MIKE JACOBS: Tips on how to handle setbacks

June 3, 2012 by  
Filed under Wind Energy Tips

As most of the youth sports seasons wind down for the start of the summer, it is not uncommon to reflect back on the season that was through critical lenses.

Whether it be as an individual player, a coach, or a youth sports parent with your own child, it’s important to think of some of these keys when reviewing the past season or preparing for the upcoming one.

n ‘Chief Energy Officer’ vs. ‘energy vampire’: Acclaimed author Jon Gordon wrote about the importance of this in best-selling ‘The Energy Bus’. An ‘energy vampire’ has the potential to sabotage themselves and their team with negativity, complaining and excuses. A CEO or ‘Chief Energy Officer’ is one that shares positive energy and encouragement with their team.

It’s amazing what positive energy can do for one’s own performance, be it individually or as a member of a team. When reflecting on performance from the previous season, it’s always helpful to start with the factors that a player can control, which is their own attitude and their own effort.

n Learn from previous experiences: Knowing that most seasons end in a playoff format, the reality is that very few players and teams are able to end their season with a victory. Despite the disappointment that ending a season can bring when the last time you walk off the field is in defeat, it is important to be able to reflect positively on the individual and team growth throughout the year. It’s equally important to draw from the adversity in a loss and learn from that experience. Great athletes draw strength from adversity, and choose to stay positive to help prepare for victory in the future.

n Whose fault is it?: It’s really hard to accept a less than satisfactory performance, and in most cases, it is much easier to blame someone else. Whether it is the coach, teammates, or an official, shirking responsibility and placing blame on another is a much easier out. Successful players who are able to grow understand that when a mistake is made, that they will own it and seek to improve.

n’Training’ versus ‘practice’: In most cases, athletes ‘practice’ as a team, and ‘train’ on their own. More strides in individual development happen during the offseason than in any other time. Special athletes will take advantage of finding time to both recharge their batteries while also making strides in individual skills and other areas of needed improvement.

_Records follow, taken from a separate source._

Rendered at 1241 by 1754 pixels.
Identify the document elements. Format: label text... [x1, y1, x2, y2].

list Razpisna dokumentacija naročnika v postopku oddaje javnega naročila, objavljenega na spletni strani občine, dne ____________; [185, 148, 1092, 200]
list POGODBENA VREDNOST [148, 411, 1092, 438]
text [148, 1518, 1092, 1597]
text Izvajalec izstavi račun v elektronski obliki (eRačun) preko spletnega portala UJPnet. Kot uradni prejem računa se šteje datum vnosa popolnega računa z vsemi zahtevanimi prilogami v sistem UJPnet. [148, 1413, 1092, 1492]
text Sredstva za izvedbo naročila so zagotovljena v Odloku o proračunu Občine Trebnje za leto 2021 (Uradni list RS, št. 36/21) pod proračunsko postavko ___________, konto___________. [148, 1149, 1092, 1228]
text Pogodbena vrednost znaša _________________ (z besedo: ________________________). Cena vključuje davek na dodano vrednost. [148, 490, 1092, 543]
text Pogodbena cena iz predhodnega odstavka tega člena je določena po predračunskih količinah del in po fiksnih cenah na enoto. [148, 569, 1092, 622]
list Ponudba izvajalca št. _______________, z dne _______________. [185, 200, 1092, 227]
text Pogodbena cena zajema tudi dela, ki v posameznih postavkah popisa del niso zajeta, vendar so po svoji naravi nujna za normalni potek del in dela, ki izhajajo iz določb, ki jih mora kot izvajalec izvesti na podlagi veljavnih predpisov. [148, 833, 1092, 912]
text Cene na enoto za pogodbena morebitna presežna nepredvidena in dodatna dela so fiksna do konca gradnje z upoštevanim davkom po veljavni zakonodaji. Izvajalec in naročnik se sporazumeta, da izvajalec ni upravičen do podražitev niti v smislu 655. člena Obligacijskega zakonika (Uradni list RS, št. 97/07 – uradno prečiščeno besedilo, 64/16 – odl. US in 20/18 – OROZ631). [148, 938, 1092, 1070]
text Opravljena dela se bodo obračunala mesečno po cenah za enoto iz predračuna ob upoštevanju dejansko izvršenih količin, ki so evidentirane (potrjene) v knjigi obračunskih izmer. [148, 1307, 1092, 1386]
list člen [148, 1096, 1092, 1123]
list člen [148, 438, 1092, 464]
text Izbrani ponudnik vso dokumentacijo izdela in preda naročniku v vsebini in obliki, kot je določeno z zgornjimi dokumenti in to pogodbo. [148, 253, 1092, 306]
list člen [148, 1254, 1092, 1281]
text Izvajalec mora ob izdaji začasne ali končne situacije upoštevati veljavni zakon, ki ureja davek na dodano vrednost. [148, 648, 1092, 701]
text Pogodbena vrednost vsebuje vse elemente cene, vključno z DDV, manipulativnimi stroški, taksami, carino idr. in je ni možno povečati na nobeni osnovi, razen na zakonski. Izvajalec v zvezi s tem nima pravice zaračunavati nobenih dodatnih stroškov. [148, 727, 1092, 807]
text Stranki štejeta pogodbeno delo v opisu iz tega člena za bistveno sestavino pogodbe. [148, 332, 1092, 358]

n Seek an evaluation from a credible source: Out of every source available to an athlete, their parent is not always the most objective reference point. Knowing that, meeting with a coach to gain insight into what areas of improvement should be a priority. Huddle with a credible source that can provide a map of where you are, and where you need to go.

n Be patient: Realize that as you start working on improving on specific areas, that change will only happen in increments; many improvements that are made are in areas that are habit-forming. And to build good habits, they need to be done with repetition and over a period of time.

I always look forward to the start of a training camp because that is when you can normally see which players have taken full advantage of the opportunity over the summer or during the offseason to grow and improve their fitness, strength and attitude.